It was one of those brilliantly sunny evenings when we were all outside, the kids were playing together and my husband and I were able to simply sit at the patio table and watch them. That doesn’t happen very often so I was certainly trying to soak it in for the 7 minutes it lasted before someone needed a drink, a diaper change or an attitude adjustment.
I was looking at my 4 year old and thinking about how grown up she suddenly looked. She’s getting tall and lanky but hasn’t lost the dimple that only shows when she smiles really big. Her eyes are the exact same shade of green as mine and my Mom’s. Sometimes I wonder if she will take a little bit of pride in that like I do when people tell me I look like my Mom. Her nose doesn’t turn up at the end like mine. It looks like her Dad’s. Sometimes I wonder if my parents sat and looked at me like this when I was little and wondered the same things I’m wondering about my kids.

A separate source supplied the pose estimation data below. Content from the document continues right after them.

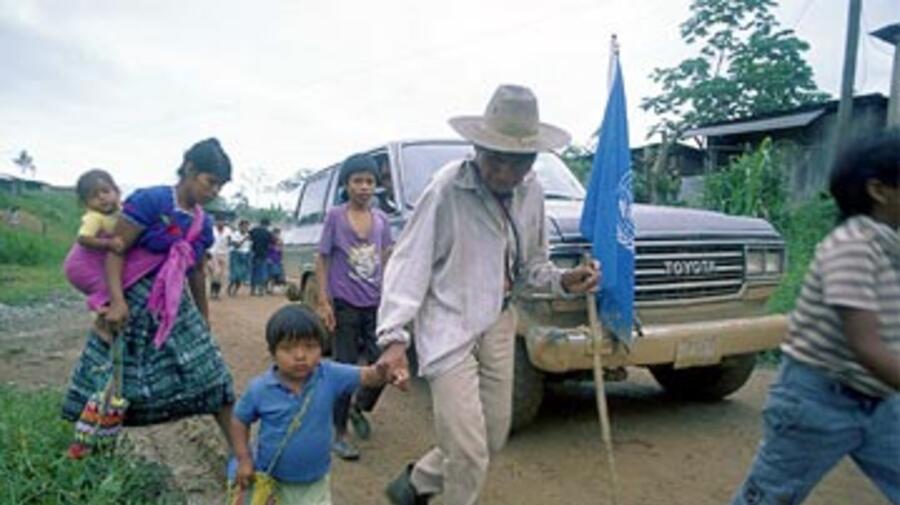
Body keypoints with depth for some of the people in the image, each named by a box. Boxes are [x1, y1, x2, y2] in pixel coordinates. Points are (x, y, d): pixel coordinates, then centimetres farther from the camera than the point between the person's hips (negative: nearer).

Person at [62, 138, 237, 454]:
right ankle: (85, 452, 25)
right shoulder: (149, 201, -12)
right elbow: (115, 251, -14)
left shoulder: (203, 223, 7)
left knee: (211, 375, 0)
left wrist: (204, 318, 22)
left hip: (176, 308, 5)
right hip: (133, 304, -5)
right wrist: (117, 301, -24)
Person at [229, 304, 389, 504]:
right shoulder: (260, 388, -17)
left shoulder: (330, 376, -18)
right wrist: (244, 459, -6)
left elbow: (366, 376, -25)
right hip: (270, 480, 0)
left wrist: (384, 370, -48)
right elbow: (240, 420, -1)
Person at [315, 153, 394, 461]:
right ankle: (339, 434, 14)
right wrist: (323, 302, -9)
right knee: (345, 368, 1)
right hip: (345, 305, -3)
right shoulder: (335, 217, -4)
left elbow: (385, 261, 12)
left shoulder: (381, 219, 6)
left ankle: (358, 407, 32)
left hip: (375, 305, 4)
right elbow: (322, 260, -2)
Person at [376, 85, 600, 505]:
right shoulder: (447, 189, -16)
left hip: (498, 325, 7)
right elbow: (409, 262, -17)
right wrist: (394, 335, -28)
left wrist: (562, 282, -8)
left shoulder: (531, 193, 1)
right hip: (449, 328, -6)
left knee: (493, 438, 15)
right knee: (469, 456, -6)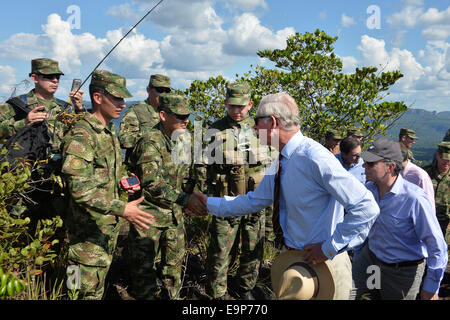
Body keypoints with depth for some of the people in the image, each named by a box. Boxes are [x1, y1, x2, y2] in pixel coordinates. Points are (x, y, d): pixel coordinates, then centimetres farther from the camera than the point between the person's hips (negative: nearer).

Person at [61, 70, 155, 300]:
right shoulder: (81, 135, -20)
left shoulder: (109, 131, 10)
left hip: (110, 225, 9)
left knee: (98, 287, 21)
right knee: (87, 290, 3)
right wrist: (122, 209, -32)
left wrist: (122, 179, 5)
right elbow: (79, 188, -29)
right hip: (89, 231, -9)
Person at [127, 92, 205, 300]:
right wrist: (185, 199, -28)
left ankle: (171, 296, 34)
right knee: (144, 267, 5)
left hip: (174, 214, 8)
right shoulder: (150, 142, -19)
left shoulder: (181, 141, 7)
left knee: (174, 264, 18)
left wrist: (197, 196, -1)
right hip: (149, 214, -7)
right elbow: (152, 184, -27)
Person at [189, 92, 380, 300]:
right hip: (290, 259, 8)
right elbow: (254, 201, 16)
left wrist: (330, 248, -21)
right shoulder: (278, 165, 3)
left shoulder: (315, 158, -25)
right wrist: (209, 203, 18)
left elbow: (367, 208, -27)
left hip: (321, 266, -8)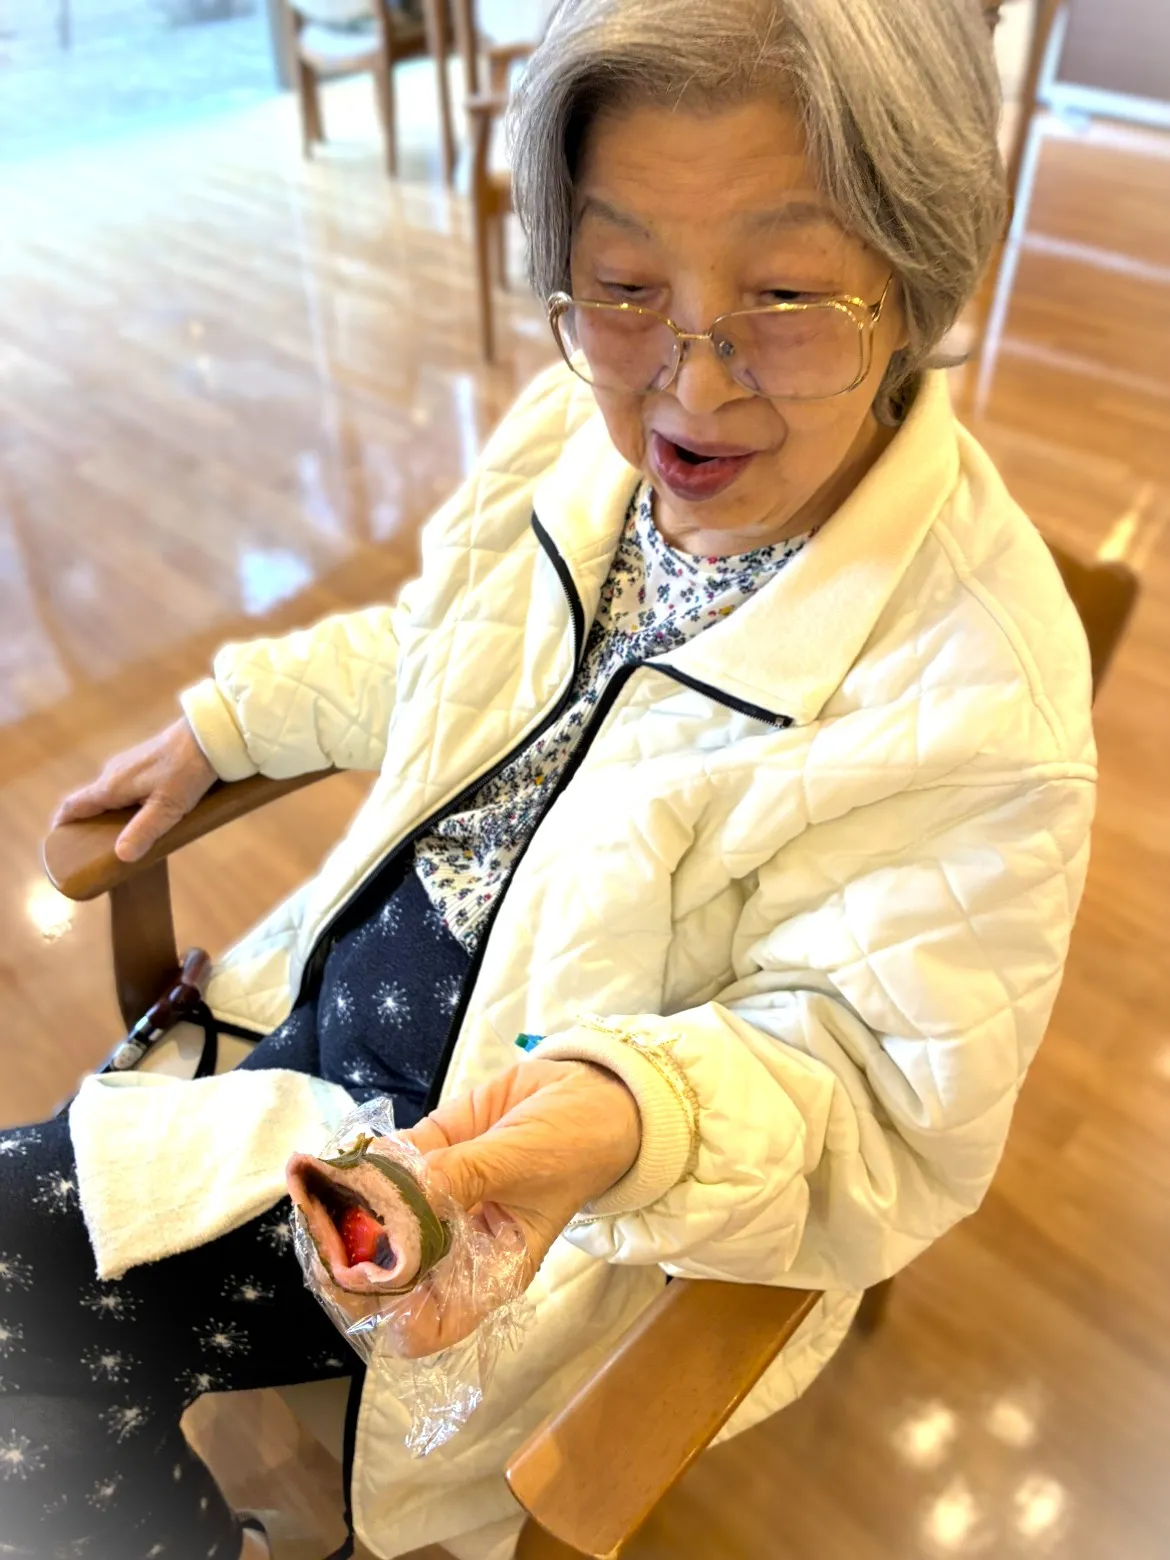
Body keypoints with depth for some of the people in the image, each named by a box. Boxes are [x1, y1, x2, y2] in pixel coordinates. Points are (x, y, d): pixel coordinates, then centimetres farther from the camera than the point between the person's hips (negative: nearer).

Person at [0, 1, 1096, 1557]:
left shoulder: (980, 694, -29)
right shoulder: (588, 424, -8)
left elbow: (884, 1090, -21)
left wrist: (631, 1117, -39)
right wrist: (224, 723, 13)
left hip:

Will they grow up to be journalists like I did? Or will they blaze their own trail and surprise us with their chosen careers? Will they want to be working moms or stay-at-home moms? Will they realize they may or may not have that option? Will they even want to be moms? And will they be confident enough to know that’s OK to be whatever they want to be?
Like most other women, I fell in love and had my heart broken more than once. I look at my daughters and know that will happen to them, too. Sometimes I wonder if they’ll come to me so I can help them through those tough times. I wonder if they’ll get stronger from it like I did or if they’ll wallow in the pain for a little too long like I also did a time or two. I wonder if they’ll realize having your heart broken is often just part of growing up and learning what you don’t want when choosing your life partner. And if I’m lucky enough to have them pick up the phone and call like I do with my Mom, will they immediately start crying when I say “Hello?” like I do when my Mom answers?
As I watched my daughters play in the yard without a care in the world, I wondered if they think I’m silly for making them do a Girl Power talk every day on the way to daycare. Or is that something they’ll recite in their heads when they get older and are faced with tough situations? Will they repeat it to their own daughters one day and then roll their eyes because they are “turning into their Mom”? Will they understand exactly what I mean when I recite one of my favorite quotes: “You are no better than anyone else and no one is better than you.”? Will they say please and thank you when they should when I’m not around? Will they be open, kind and accepting? Will they screw up from time to time like I did? How bad?
My pondering was quickly cut short, probably by a sister spat, but it made me realize that this is a very important time in our lives. The lessons we are working hard to instill in our children right now will make a difference down the line. There will be a time when we have to let go and hope they handle everything we wondered about more gracefully than we did.